あっはは、似合うかも、と無邪気にお多福さんのノリツッコミに笑う円部に、いつもならわたしだって尻馬にすかさず乗っかり、はいどおしるばあ、とゆくところである。
しかし。
さんちょぱんさの手綱を曳く力は甚だ強く。
鞍から引きずり落とされそうになるのを必死でしがみ付く。 しかしまだよじ登れない。 尻がだらしなく地に着きそうになっている。
そっか、わたしが眩しかったからか!
お多福さんが、よいしょと尻を押し上げる。
そうそう。白い服着て眩しくて。 背中に羽根が生えてきちゃったりしてて? わっかに掴まったら雲の上で、ニッコリ蹴り落とされて。 お逝きなさい、て? ここはイズコ、て?
「いやあ、面白いなぁ」
円部が満足気に、去ってゆく。 わたしも、と追いかけ去ってゆくお多福さん。
そうか。 ヘヴンズ・ドアのせいで、空白の日にちがわたしの中に生まれていたに違いない。
今日は資源ゴミの日であったはず。 明日が可燃ゴミであるから、今夜は生ゴミを心置きなく出すことができる。
ではない。
休みボケか、メモを書き散らしたせいか。 日にちの感覚がおかしい。昨日から三日くらいは経っただろうという感覚なのである。
果たして、いやなぜ、かような話になったのか、わからない。 わからないが、ピタリと当てはまった、と感じたのである。
感じたままに任せるにはちと心許ないが、どうせ大した拠り所あってのものではない。 ならばと降ってきたのを信じて、そのままゆくしかないのである。
2010年08月17日(火) |
あわあわ、阿波おどり |
「お休みは、どこかいかはったんですか」
CGの精鋭がひとり、本宮さんが、訊いてきたのである。 土産は京都のを配ってあるので、ええちょいと京都に、と答える。
「本宮さんはどちらかへ。

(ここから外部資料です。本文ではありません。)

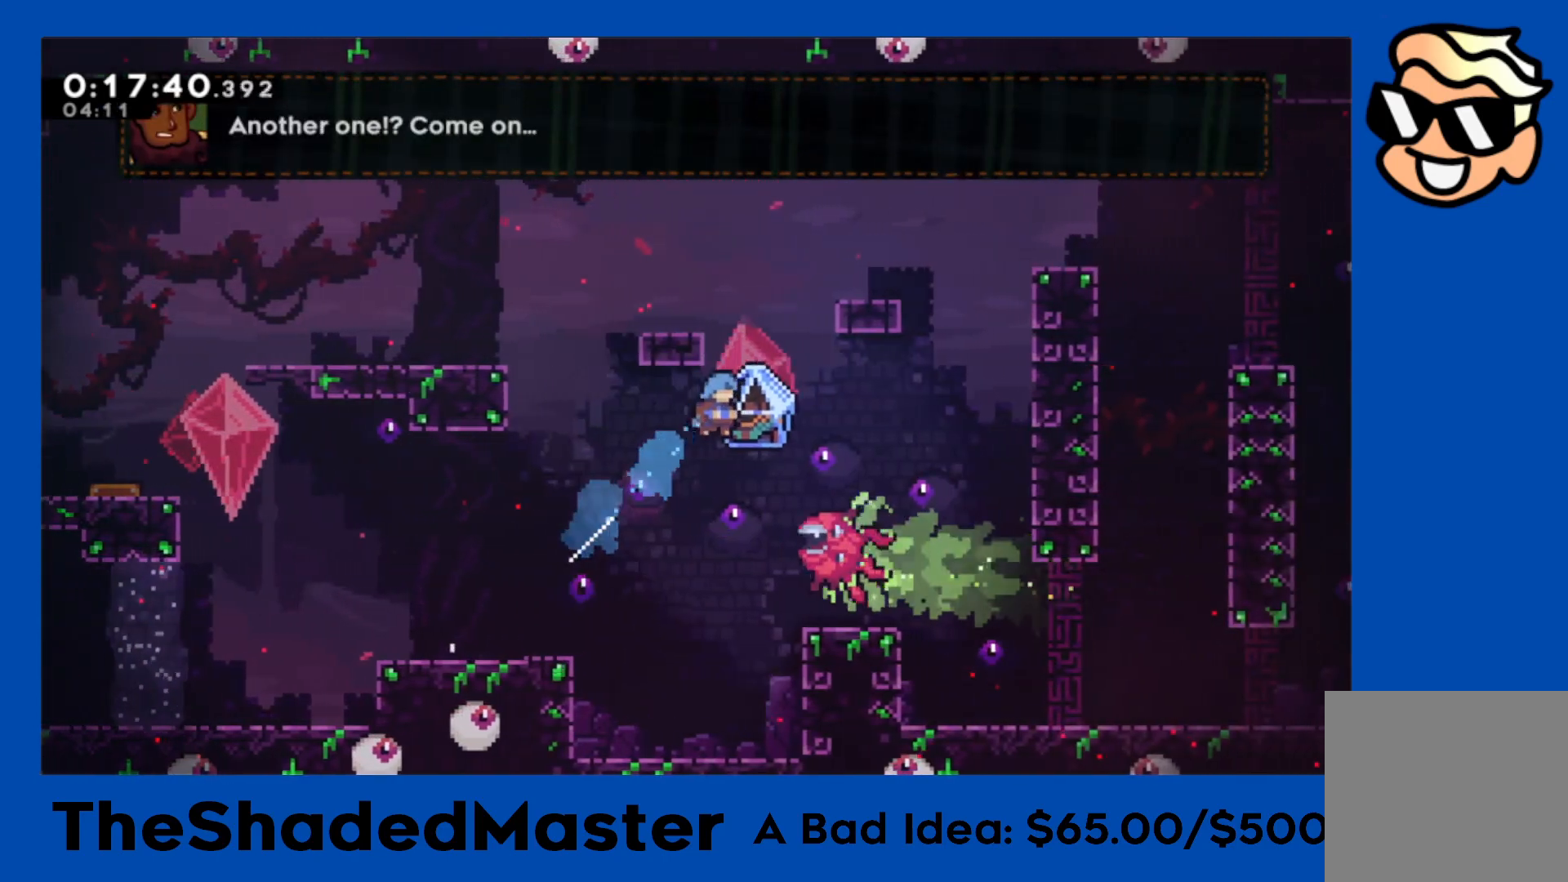
{"buttons": ["DPAD_RIGHT"], "left_stick": "center", "right_stick": "center", "events": [[17, "DPAD_UP", "up"]]}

帰省とか」
話し口調から関西であろう。 まさかここで京都とか、と予想してみたのだが、意外な答えが返ってきたのである。
帰省はしてないんやけど、仕事でここに来てました、と苦笑う。
後ろでひとまとめにして肩の辺りまで垂らしている黒髪が、一緒に笑うように揺れる。
「お国はどちらですか」 「徳島です」
徳島っ。 わたしが土佐から京都へのついでに立ち寄ろうかとしていた地である。
「阿波おどりがあったばかりじゃあ、ないですかっ」
つい、声を荒げてしまった。
「でも、うち、一二回しか踊ったことないねん。背ぇがな」
小学生の頃、学校で皆で授業中にやるのだが、本宮さんは背が高かったらしい。
背が高いと、連(チーム)の先頭かしんがりかで旗や提灯を振って歩く役目を仰せ付けられるらしい。
「じつは」
よさこい祭りに行ってきたのです、と告白し、室戸に泊まったことも白状する。
「うわっ、遠かったやろ」
想像以上でした、と苦笑う。
母方の実家がな、徳島やけどそっちのほうなん、と同情の表情を浮かべる。
「いっそ足摺岬のほうが、よかったんちゃうん」
それはもちろん、一度はしかと考えたのである。
しかし、四国一周をブログとサイコロを頼りにひとり旅した女性芸人は、足摺岬から土佐清水の辺りで、かなりの辛い足止めをくらっていたのである。
わたしは彼女ではない。
しかしどうせなら、比較的無事に、残すはゴールの鳴門大橋まで、となった室戸岬のほうを選んだのである。
なんとも痛々しい理由である。
無論、そんな理由を本宮さんに白状したりなどしない。
「よさこいは、派手やし、カッコええもんね。エンターテイメント、まるっきりショーやもん」
カッコえかったです、あたまが、全身がぼうっとしてました。
「けど」
けどなんなん。 「阿波おどり」は、「綺麗」ですよね。ニュースのひとコマでみる程度だったのが、映画ですけど「眉山」てあるやないですか。 あるねえ。 あれ観たとき、映画なのに、阿波おどりのあのシーンに、見惚れてしまいましてん。
「踊りが決まってるからね」
よさこいは、決められたフレーズが入ってれば、あとは自由にアレンジしてええですもんね。だから連ごとに、細切れに、ショート・ショーみたいに楽しめるんですけど。 けど? 阿波おどりは、全部がひと続きで繋がってるんですよ。 あれだって連ごとに曲や踊りは区切ってんねんやで? でも、同じ踊りで、曲で、ずうっとひとつの流れみたいなん感じるんですよ。だから、綺麗なんです。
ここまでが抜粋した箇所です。